● Textauszug:
═══
Frage: Wo gibt es noch Unterschiede?

Antwort: In fünf Bereichen gibt es laut Hauptverband der Sozialversicherungsträger noch größere Unterschiede (Psychotherapie, Physiotherapie, Orthopädie, Hörakustik, Kinderversorgung). In anderen Bereichen haben sich die Kassen bereits auf Mindeststandards geeinigt, die zum Teil aber wieder überboten werden. Ein Beispiel: Alle Kassen haben Selbstbehalte von 30 Prozent bei Zahnspangen. Dort, wo es aber vor dem 1. Jänner niedrigere Selbstbehalte gab (Bauern, Beamte), bleiben diese bestehen.

Die konkreten Regelungen zeigt diese Tabelle:

Frage: Warum gestaltet sich die Angleichung so schwierig?

Antwort: Niemand will Verschlechterungen für seine Versicherten akzeptieren. So bekommen Bauern 17 Euro Zuschuss für die Zeckenimpfung, Beamte erhalten 16 Euro, alle anderen nur vier Euro. Passt man Leistungen aber immer nur nach oben und nicht nach unten an, wird das natürlich teuer.

Frage: Wie viel kostet denn die Angleichung der Leistungen?

Antwort: Bei den bisherigen Harmonisierungen durften keine Verschlechterungen erzielt werden, rund 45 Millionen Euro an jährlichen Mehrkosten sind dadurch angefallen. Bleibt man bei diesem Prinzip, würde die Beseitigung der noch bestehenden Unterschiede weitere rund 45 Millionen pro Jahr kosten, schätzt Hauptverbandschef Alexander Biach.

Frage: Wie sehen nun die nächsten Schritte aus?
═══
● Vorliegende Einträge:
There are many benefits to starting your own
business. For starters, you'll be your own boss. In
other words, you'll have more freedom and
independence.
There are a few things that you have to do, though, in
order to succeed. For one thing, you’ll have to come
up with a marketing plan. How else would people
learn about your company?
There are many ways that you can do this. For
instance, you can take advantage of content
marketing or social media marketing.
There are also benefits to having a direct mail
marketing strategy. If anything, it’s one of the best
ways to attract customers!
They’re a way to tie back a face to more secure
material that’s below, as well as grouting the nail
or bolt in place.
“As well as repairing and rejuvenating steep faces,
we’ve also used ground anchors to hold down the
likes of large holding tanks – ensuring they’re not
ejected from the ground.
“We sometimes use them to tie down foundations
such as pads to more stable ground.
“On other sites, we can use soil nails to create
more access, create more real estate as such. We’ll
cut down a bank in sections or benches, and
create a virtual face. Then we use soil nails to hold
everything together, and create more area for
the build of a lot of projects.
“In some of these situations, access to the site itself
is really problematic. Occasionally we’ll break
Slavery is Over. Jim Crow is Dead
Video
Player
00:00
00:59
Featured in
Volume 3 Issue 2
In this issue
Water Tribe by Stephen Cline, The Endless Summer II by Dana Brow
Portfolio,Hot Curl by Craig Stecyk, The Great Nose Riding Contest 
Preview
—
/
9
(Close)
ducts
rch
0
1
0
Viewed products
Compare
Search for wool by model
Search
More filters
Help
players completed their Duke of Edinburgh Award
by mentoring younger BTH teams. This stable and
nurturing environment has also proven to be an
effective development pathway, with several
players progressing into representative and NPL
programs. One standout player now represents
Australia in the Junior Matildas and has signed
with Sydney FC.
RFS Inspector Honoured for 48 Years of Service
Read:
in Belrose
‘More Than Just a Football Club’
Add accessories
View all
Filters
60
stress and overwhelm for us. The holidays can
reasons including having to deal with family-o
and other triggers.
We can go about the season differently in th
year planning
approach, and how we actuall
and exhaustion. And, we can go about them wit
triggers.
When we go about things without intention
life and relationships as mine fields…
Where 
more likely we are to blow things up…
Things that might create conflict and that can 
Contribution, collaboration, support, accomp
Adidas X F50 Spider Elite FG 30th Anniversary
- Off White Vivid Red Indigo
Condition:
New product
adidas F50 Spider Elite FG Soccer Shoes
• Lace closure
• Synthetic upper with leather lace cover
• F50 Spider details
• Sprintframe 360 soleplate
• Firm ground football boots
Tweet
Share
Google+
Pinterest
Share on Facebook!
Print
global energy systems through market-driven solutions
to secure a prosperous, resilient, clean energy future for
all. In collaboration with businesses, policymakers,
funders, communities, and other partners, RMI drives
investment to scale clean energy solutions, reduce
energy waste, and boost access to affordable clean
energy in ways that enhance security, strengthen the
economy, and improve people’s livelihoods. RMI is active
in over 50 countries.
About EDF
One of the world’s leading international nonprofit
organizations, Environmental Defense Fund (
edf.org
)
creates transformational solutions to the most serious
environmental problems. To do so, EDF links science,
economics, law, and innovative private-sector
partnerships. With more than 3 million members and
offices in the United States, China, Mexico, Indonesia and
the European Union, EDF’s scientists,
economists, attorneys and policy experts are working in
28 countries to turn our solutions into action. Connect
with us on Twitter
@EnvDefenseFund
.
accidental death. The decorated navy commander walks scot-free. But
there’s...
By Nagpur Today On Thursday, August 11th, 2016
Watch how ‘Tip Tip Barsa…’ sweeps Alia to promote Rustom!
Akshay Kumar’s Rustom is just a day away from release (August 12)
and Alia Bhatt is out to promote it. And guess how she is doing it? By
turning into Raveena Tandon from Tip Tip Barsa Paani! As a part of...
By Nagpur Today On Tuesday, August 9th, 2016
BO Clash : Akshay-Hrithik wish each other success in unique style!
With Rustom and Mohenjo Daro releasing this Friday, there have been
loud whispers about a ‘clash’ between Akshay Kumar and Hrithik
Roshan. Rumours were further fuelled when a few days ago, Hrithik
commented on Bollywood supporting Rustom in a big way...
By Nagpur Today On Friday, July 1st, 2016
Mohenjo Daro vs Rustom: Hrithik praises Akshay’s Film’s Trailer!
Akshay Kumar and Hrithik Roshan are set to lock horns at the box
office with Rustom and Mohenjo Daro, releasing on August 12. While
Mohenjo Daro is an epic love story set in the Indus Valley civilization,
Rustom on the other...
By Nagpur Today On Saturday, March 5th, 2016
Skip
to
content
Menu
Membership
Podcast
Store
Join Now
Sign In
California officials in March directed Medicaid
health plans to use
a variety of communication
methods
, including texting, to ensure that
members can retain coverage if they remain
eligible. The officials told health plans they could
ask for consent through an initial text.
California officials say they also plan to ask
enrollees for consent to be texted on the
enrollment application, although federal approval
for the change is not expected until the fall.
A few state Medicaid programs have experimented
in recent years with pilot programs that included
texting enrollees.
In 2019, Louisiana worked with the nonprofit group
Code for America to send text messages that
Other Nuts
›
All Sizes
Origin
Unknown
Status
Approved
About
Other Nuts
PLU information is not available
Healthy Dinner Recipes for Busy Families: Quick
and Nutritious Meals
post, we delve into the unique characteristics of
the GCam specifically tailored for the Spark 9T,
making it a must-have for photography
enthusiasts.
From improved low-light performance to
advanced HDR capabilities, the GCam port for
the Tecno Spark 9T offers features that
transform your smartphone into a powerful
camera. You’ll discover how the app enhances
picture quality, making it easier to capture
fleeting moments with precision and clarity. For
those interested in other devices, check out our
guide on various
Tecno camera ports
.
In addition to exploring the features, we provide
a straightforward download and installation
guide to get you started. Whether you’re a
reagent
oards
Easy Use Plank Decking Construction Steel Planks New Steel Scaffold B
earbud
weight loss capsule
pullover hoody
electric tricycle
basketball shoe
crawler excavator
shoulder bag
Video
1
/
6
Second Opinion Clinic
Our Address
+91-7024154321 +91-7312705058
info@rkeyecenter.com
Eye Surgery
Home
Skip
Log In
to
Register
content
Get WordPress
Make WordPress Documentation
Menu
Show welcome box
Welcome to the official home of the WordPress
═══
Beantworte die folgenden Fragen kurz anhand des Textauszugs zur Angleichung der Kassenleistungen.
1. Wie hoch ist der Selbstbehalt bei Zahnspangen, den alle Kassen haben?
2. Welchen Zuschuss für die Zeckenimpfung erhalten Beamte?
3. Wie hoch sind die jährlichen Mehrkosten, die durch die bisherigen Harmonisierungen angefallen sind?

● Ergebnis der Übung:
1. 30 Prozent
2. 16 Euro
3. Rund 45 Millionen Euro